▶ Excerpt:
=== Begin Enclosure ===

Little Wildcat is a 1922 American silent comedy film featuring Oliver Hardy.

==Plot==
According to the film magazine, "Mag o' the Alley, known as "litle wildcat,” [sic] lands in court one day after stealing a watch and fighting with every man in sight. Robert Ware, a friend of Judge Arnold, is anxious to give her a chance to reform. Despite the judge’s ideas, he takes her into his home and tries to bring her up to be a lady. Four years later, Arnold is wounded at the front and lands on the German side. He is brought back to life by a wonderful nurse who never tells him her name. When he comes back to the United States he meets her again at Robert Ware’s home and learns that his nurse was the same girl he had given up as hopeless. He finds that she has overheard him tell of his love for her and makes him completely happy by accepting him."

=== End Enclosure ===

▶ Set of tasks:
[1] List every character named in the plot of the Little Wildcat excerpt.
[2] In the Little Wildcat excerpt, what does Mag o' the Alley steal before she lands in court?

▶ Data to examine:
=== Begin Enclosure ===

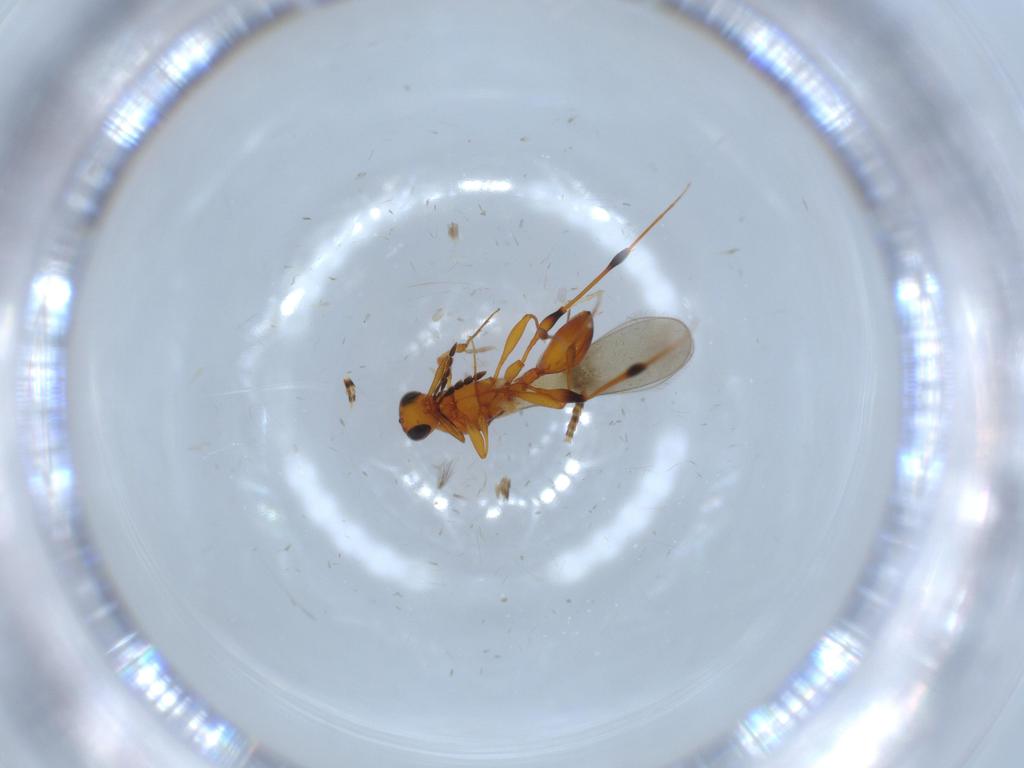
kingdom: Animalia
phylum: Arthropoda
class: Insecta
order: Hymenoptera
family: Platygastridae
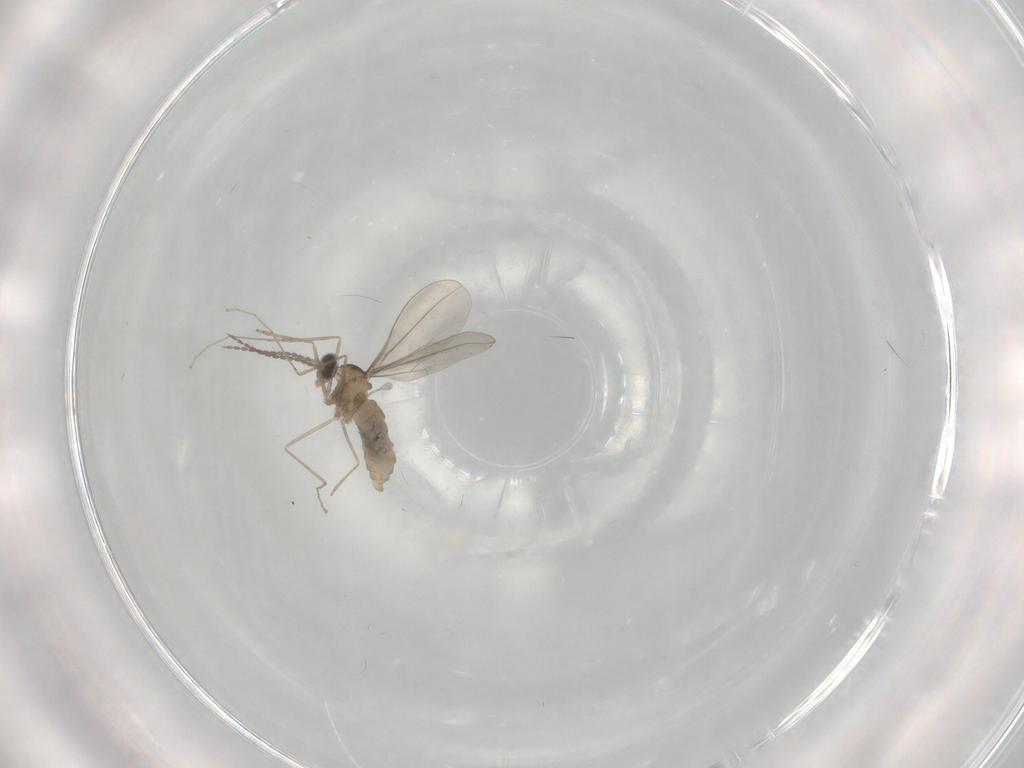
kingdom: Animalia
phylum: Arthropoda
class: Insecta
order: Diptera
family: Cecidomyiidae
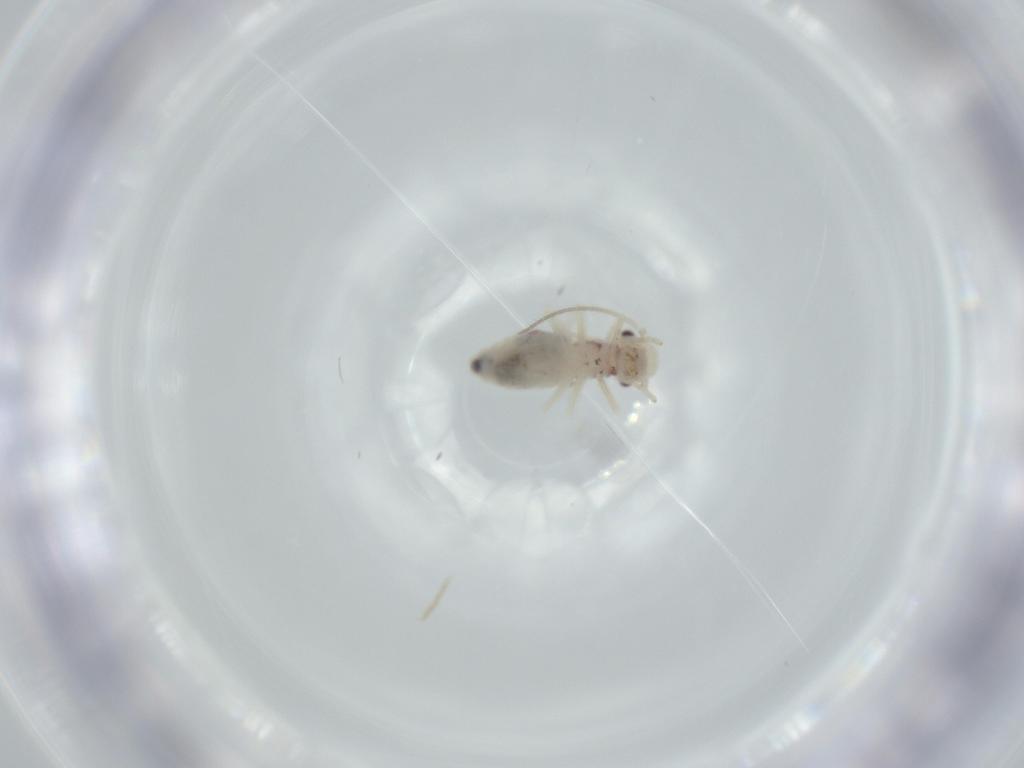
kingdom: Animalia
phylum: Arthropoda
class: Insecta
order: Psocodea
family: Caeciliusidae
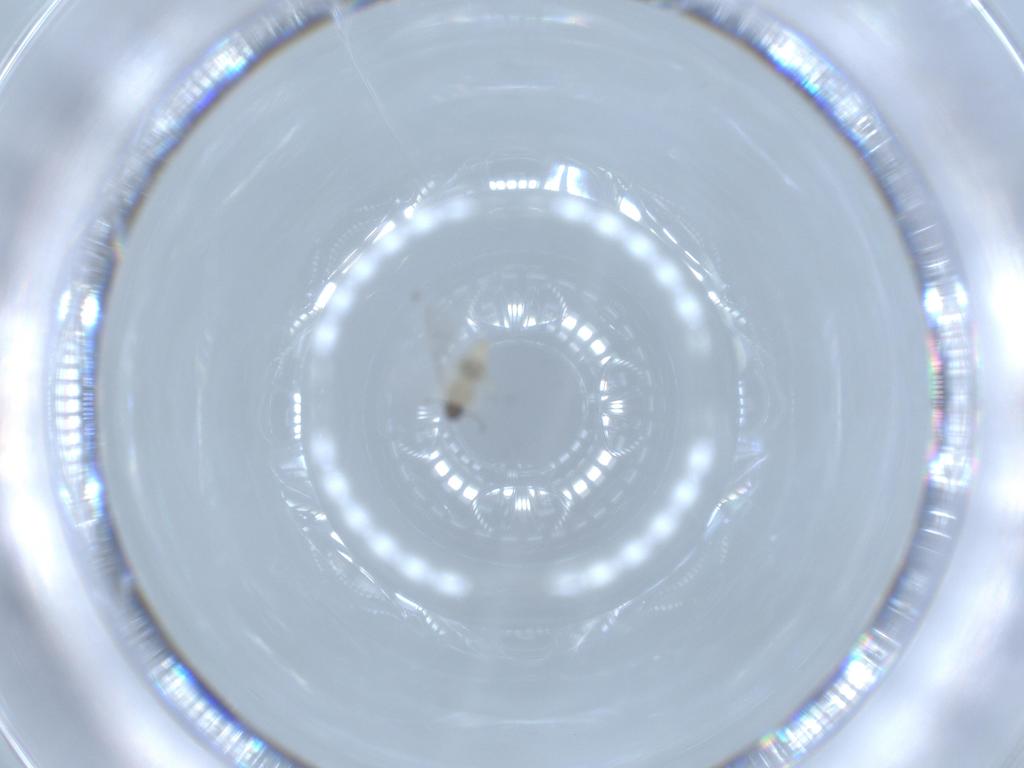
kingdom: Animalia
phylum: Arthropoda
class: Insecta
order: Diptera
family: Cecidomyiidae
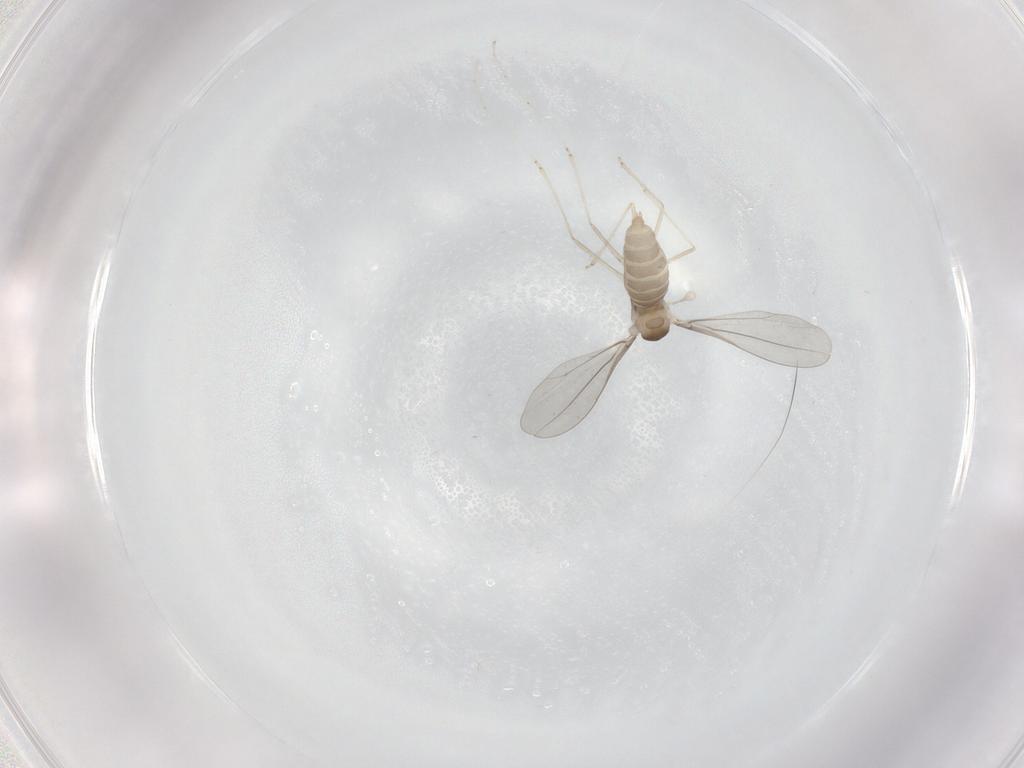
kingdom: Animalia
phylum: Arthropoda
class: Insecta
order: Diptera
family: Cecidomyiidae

=== End Enclosure ===
=== Begin Enclosure ===

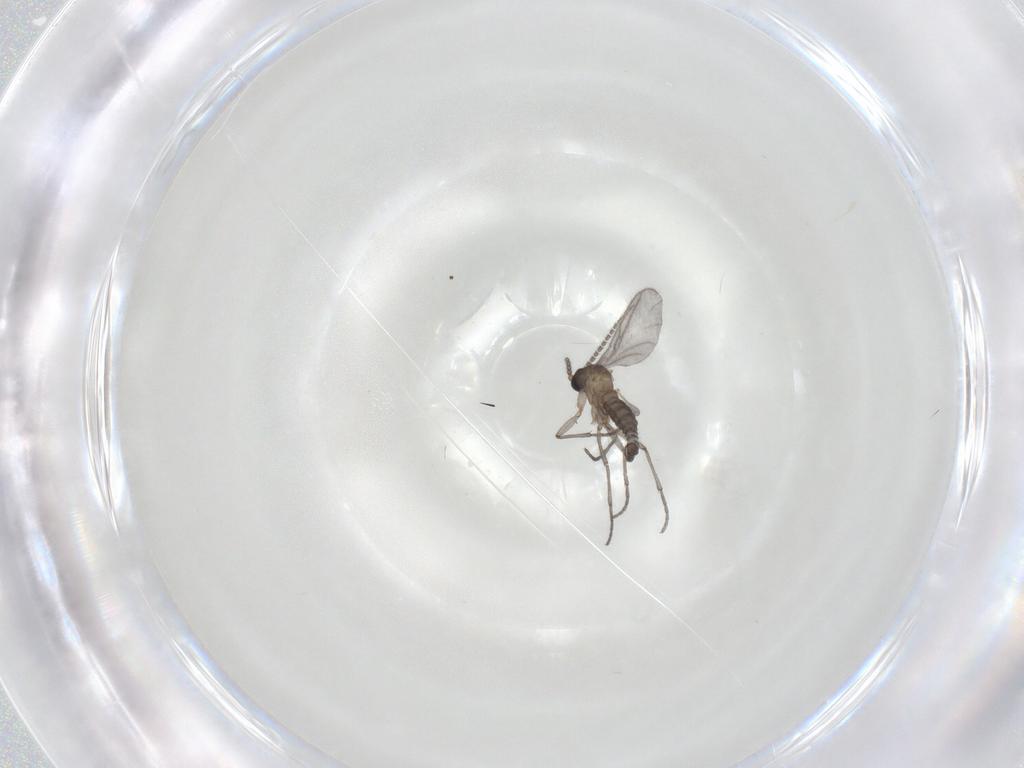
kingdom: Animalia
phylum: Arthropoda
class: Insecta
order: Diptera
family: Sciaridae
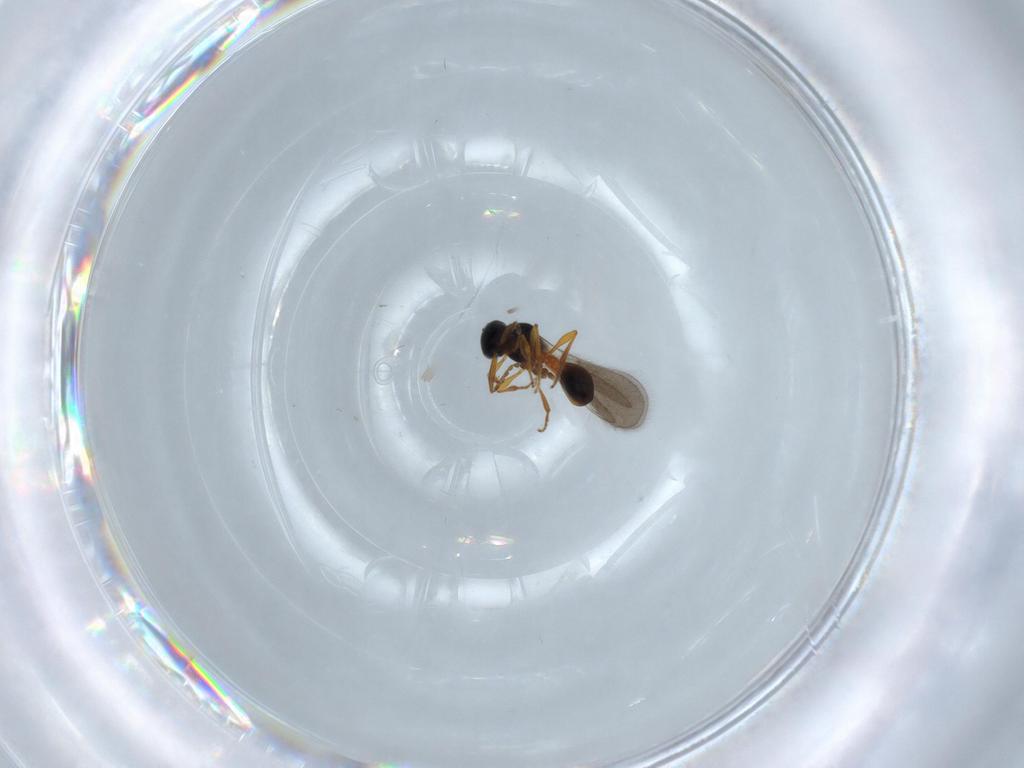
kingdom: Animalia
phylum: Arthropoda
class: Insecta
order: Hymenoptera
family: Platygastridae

=== End Enclosure ===

▶ Task responses:
[1] Mag o' the Alley, Robert Ware, Judge Arnold

[2] A watch.